項羽は、ここで秦軍の補給部隊を執拗に攻撃して、秦を食糧不足にして、士気を低下させました。その上で、項羽の楚軍は、河を渡って鉅鹿城に上陸しますが、決戦を前にして項羽は、船と三日分の食糧を除く全ての食糧を焼き捨てます。
項羽「よいか!秦兵を倒し、鉅鹿を解放しなければ、我らは3日で飢える、もう戻る船もない、死にたくなければ、目の前の秦兵を皆殺せィ!!」
逃げ場を失いヤケクソになった楚兵は、飢えで士気が低下した秦兵に襲いかかります。この戦いで、楚兵は1人で10名の秦兵を相手にしたと言われ、秦では、猛将、王離が捕えられ、渉間(しょうかん)は自殺、蘇角(そかく)は戦死しました。

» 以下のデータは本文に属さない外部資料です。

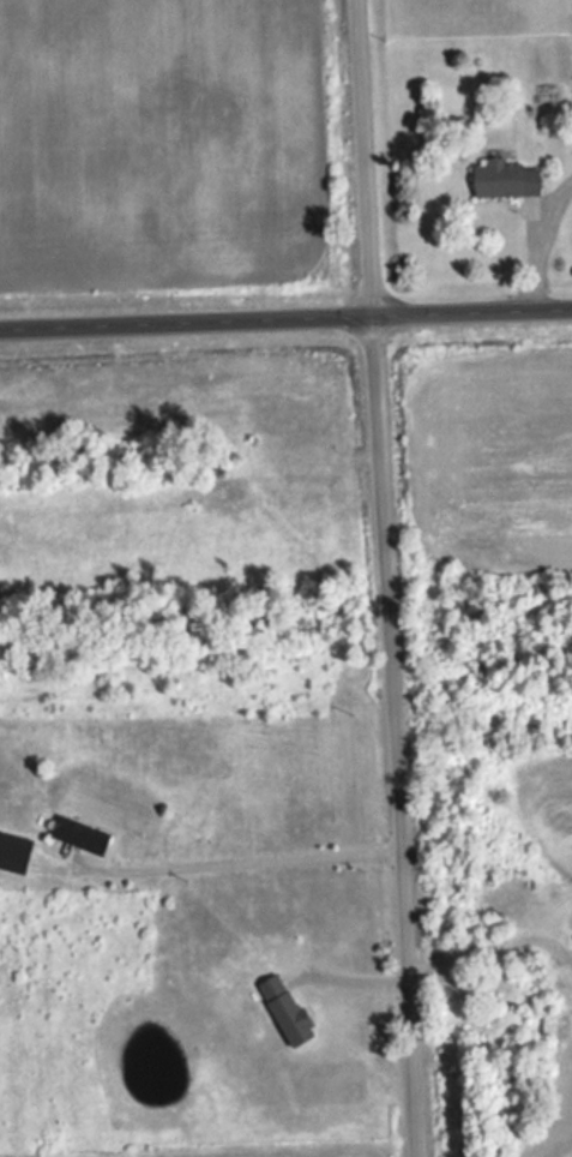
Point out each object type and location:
building: (513, 179)
road: (285, 309)
road: (379, 578)
building: (86, 835)
building: (279, 1011)

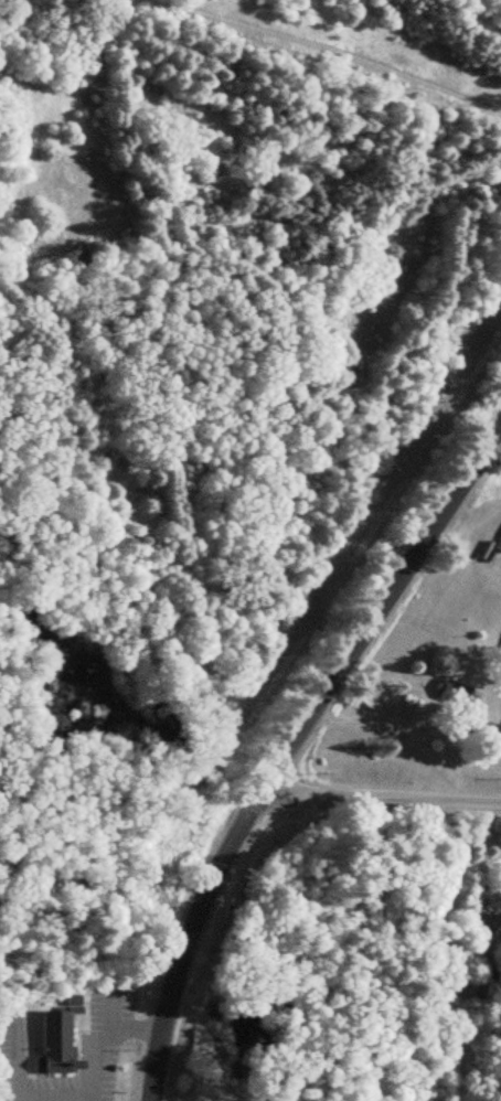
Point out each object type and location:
road: (319, 59)
building: (498, 543)
building: (479, 731)
road: (289, 747)
road: (378, 802)
road: (485, 824)
road: (100, 1038)
building: (53, 1040)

章邯は、支えきれずに包囲を解いて逃げますが、秦は援軍を出すどころか、章邯を処刑しようとしているという情報を得て絶望し、将兵の助命を引きかえに項羽に降伏しました。
ようやく咸陽に入城すると、すでに劉邦がいた・・
項羽は、こうして自軍より多い、20万の秦兵を捕虜にしますが、これから、咸陽に攻め込むのに秦兵を連れて行くのに煩わしさを感じ、また、秦兵にも反乱の空気があった事から、20万の秦兵を崖に追い込んで、すべて谷底に落して殺してしまいます。
こうして、血で血を洗う戦争を繰り返した項羽の本隊ですが、ようやく、咸陽に辿りついた項羽に衝撃の事実が伝えられます。別働隊の劉邦の軍は、項羽より先に咸陽を落して秦を滅ぼしていたのです。しかも、劉邦は自分が通った函谷関の関を閉ざして守備兵を置いていました。

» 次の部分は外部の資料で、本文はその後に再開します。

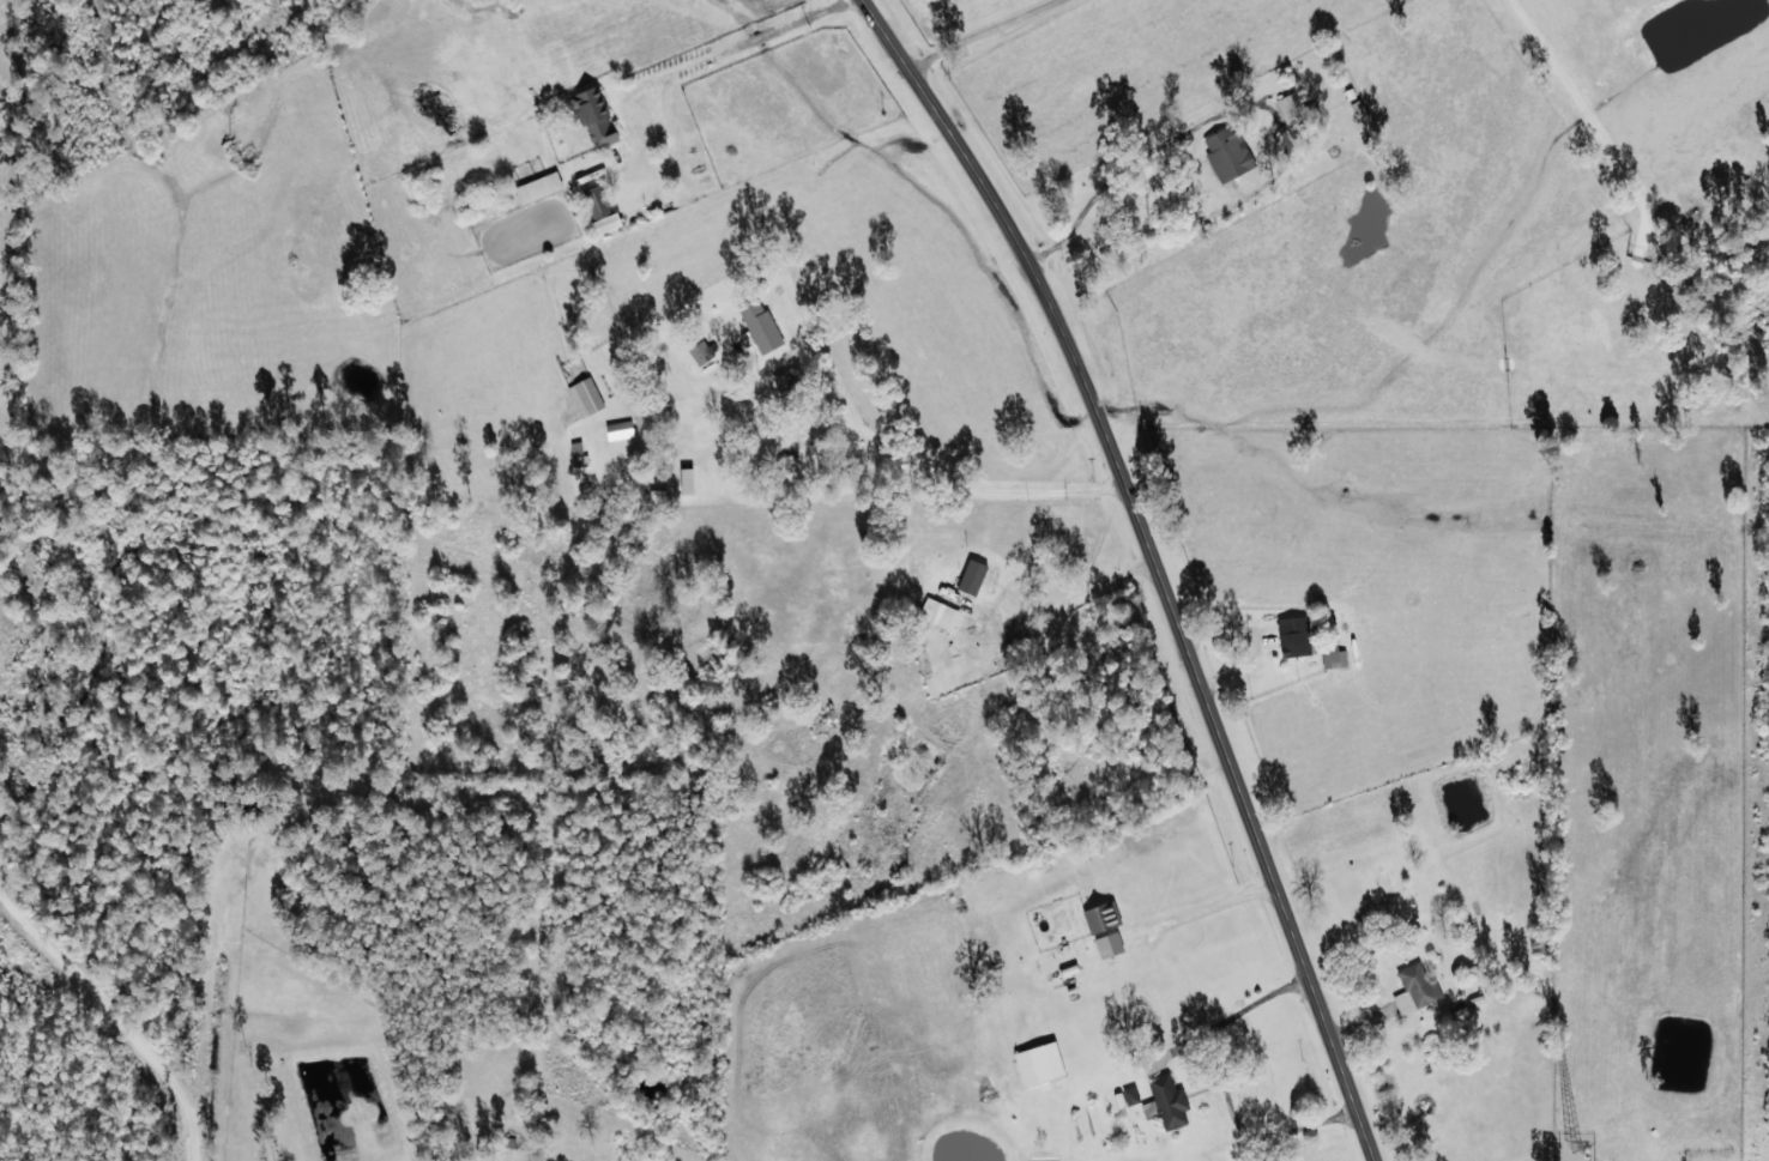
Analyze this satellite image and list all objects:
road: (918, 23)
building: (1296, 111)
building: (594, 117)
building: (1227, 152)
building: (537, 187)
building: (602, 210)
building: (759, 324)
building: (701, 351)
building: (584, 396)
building: (641, 421)
road: (1154, 562)
building: (971, 576)
building: (1293, 636)
building: (1332, 655)
building: (1101, 917)
building: (1108, 944)
building: (1415, 988)
building: (1038, 1063)
building: (1125, 1097)
building: (1166, 1102)

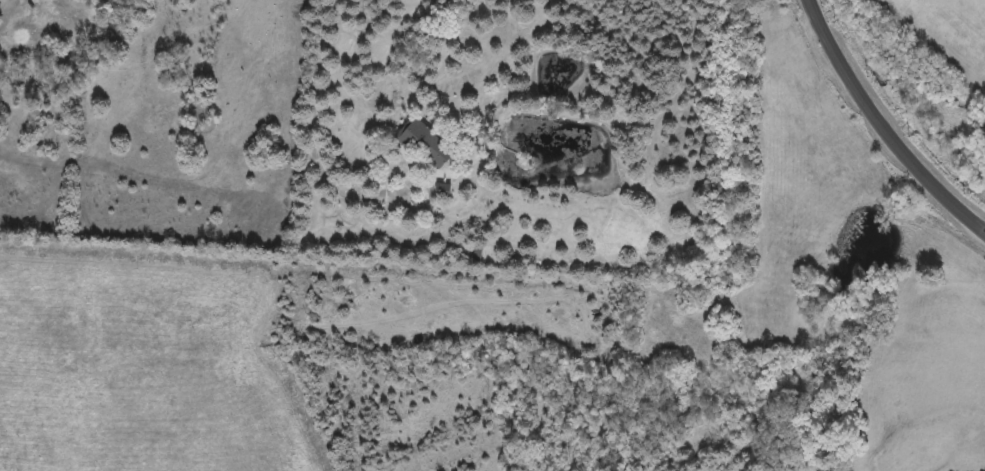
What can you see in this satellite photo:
road: (881, 127)
building: (433, 153)
road: (177, 301)
road: (227, 347)
road: (377, 463)

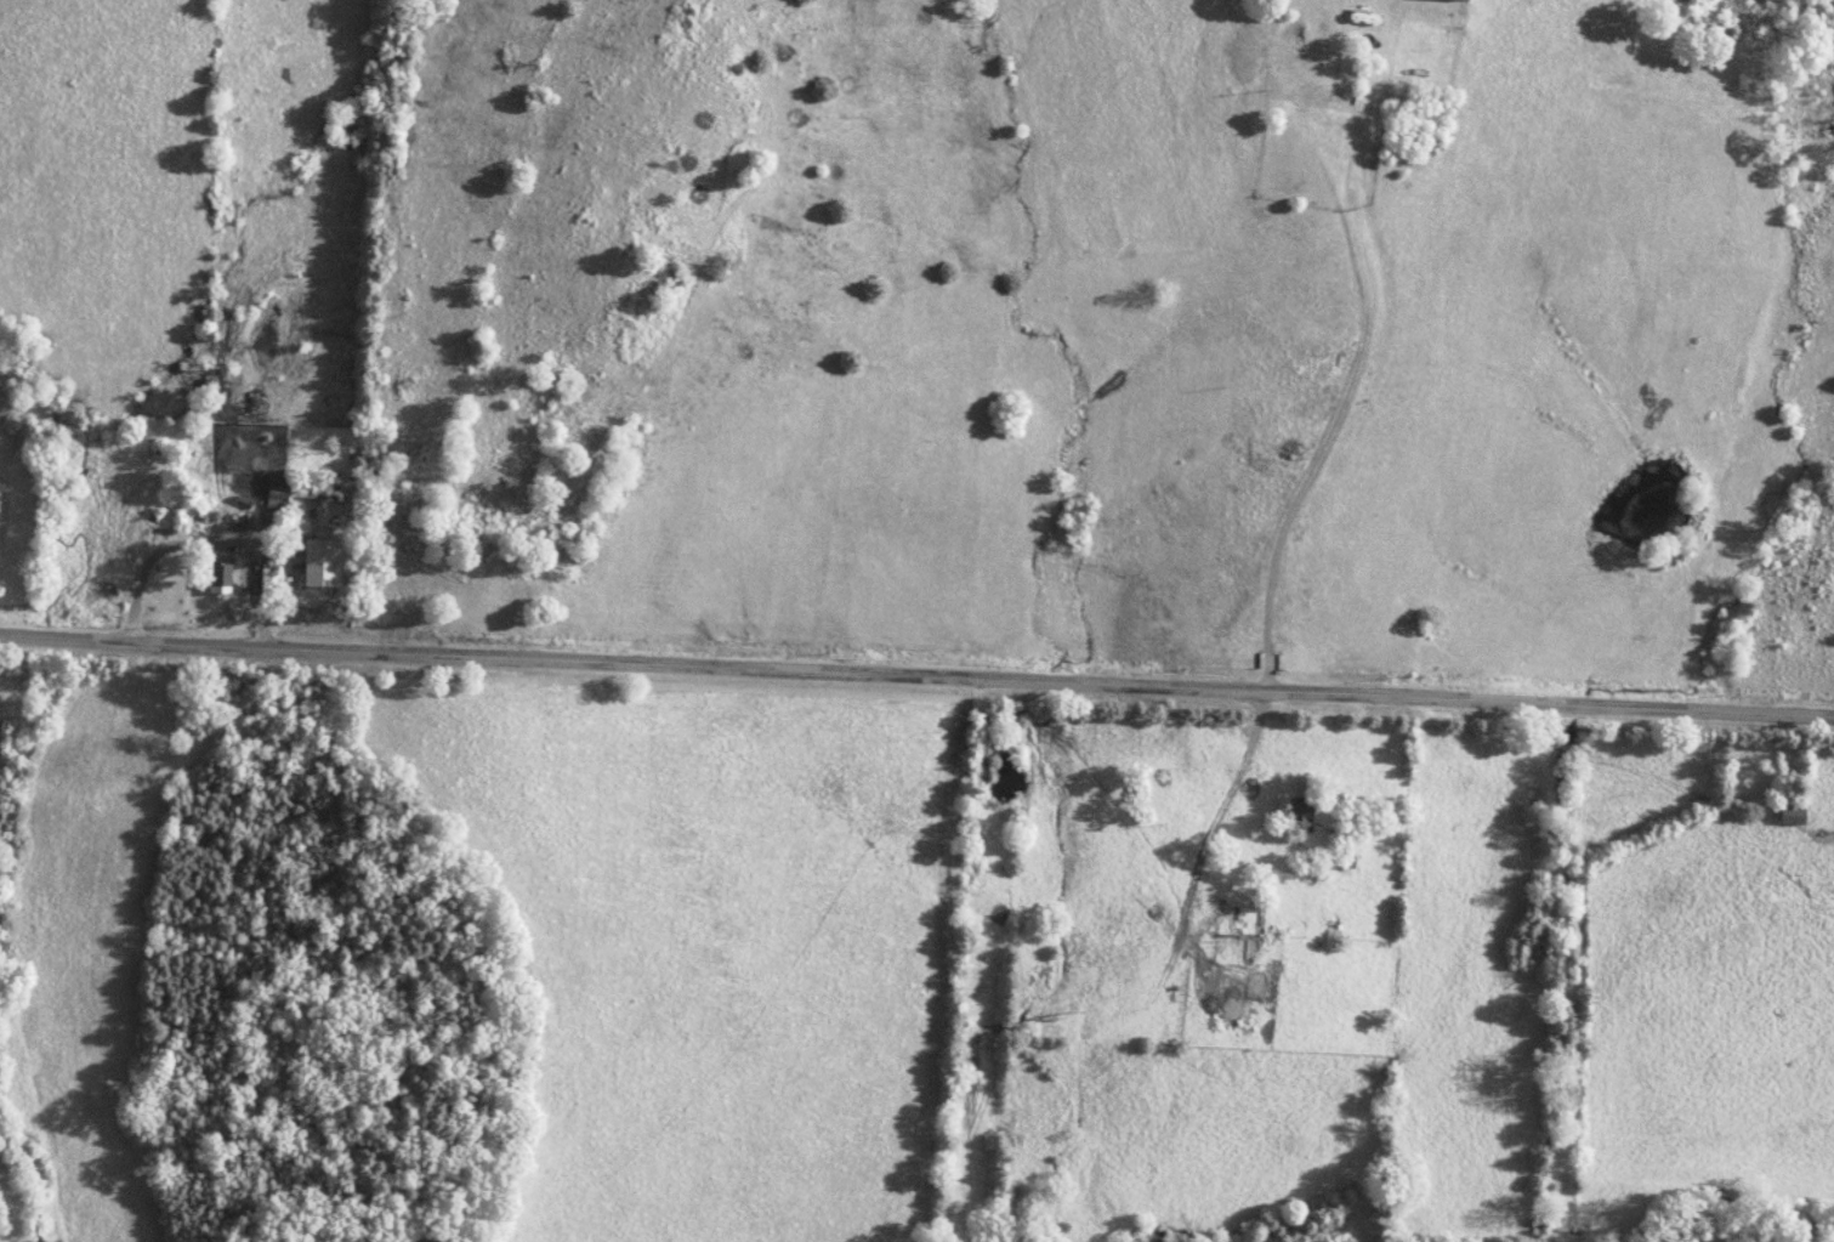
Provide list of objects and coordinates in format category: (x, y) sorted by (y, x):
building: (1321, 53)
building: (1315, 92)
road: (1346, 387)
building: (273, 490)
building: (303, 493)
building: (317, 561)
building: (217, 572)
road: (916, 668)
building: (1296, 814)
building: (1245, 918)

項羽「おのれィ・・あの百姓め、もはや己が王になったつもりかあっ!」
キレた項羽は見境なく、味方の楚兵が守る函谷関を武力で突破してしまいます。劉邦は事態を知って怯え、とにかく平身低頭して謝り項羽の怒りを解きます。この時に項羽の軍師だった范増は、劉邦が咸陽で略奪も行わずに、大人しくしていた事から、民心を得て天下を狙う野望があると見抜きこれを殺すように項羽に進言しますが、劉邦の平身低頭ぶりに騙された項羽は劉邦を取るに足らないと侮り、つい許してしまったのです。
項羽はこのように感情にムラがあり、殺す必要もない人を無益に殺し、一方で殺さないといけないライバルを殺せませんでした。
項羽、懐王を追放し、自ら西楚の覇王を名乗る
項羽は、咸陽に入ると、劉邦が助命した秦の3世皇帝の子嬰(しえい)を殺し、栄華を極めた咸陽の都に火を放ち、略奪と暴行、殺人を兵に許しました。項羽にしてみれば、子供の頃に楚を滅ぼされた復讐でしたが、この残虐な所業で、秦の人々は激しく項羽を恨むに至ります。
項羽は、秦を滅ぼすと、それまで形の上では主君と崇めていた楚の懐王をあっさりと遠方に追放し、途中で殺してしまいました。さらに、自ら西楚の覇王を名乗ると、論功行賞を行い、秦討伐に手柄があった群雄達に領地を振り分けますが、これは不公平そのものでした。
当然、命懸けで働いた群雄は納得せず、領地に帰ると続々と離反し独立します。項羽は、これを軍を率いて叩き潰します、こうして反乱と鎮圧というイタチゴッコが続く事になります。
三国志ライターkawausoの独り言
項羽は、名門の将軍の家柄として生まれますが、やはり子供の頃から飽きっぽいという欠点があったようです。後年の項羽は、戦争に勝って戦略で負けるというパターンを繰り返しますがそれも、しっかり兵法を学んでいれば防げたかも知れません。
何より、叔父であり頭脳面で楚軍を引っ張った項梁の戦死が、項羽にとっては、相当なダメージになっているように思えます。せめて、秦を滅ぼす頃まで項梁が存命なら、項羽の悪名の幾つかはカウントされずにすんだでしょう。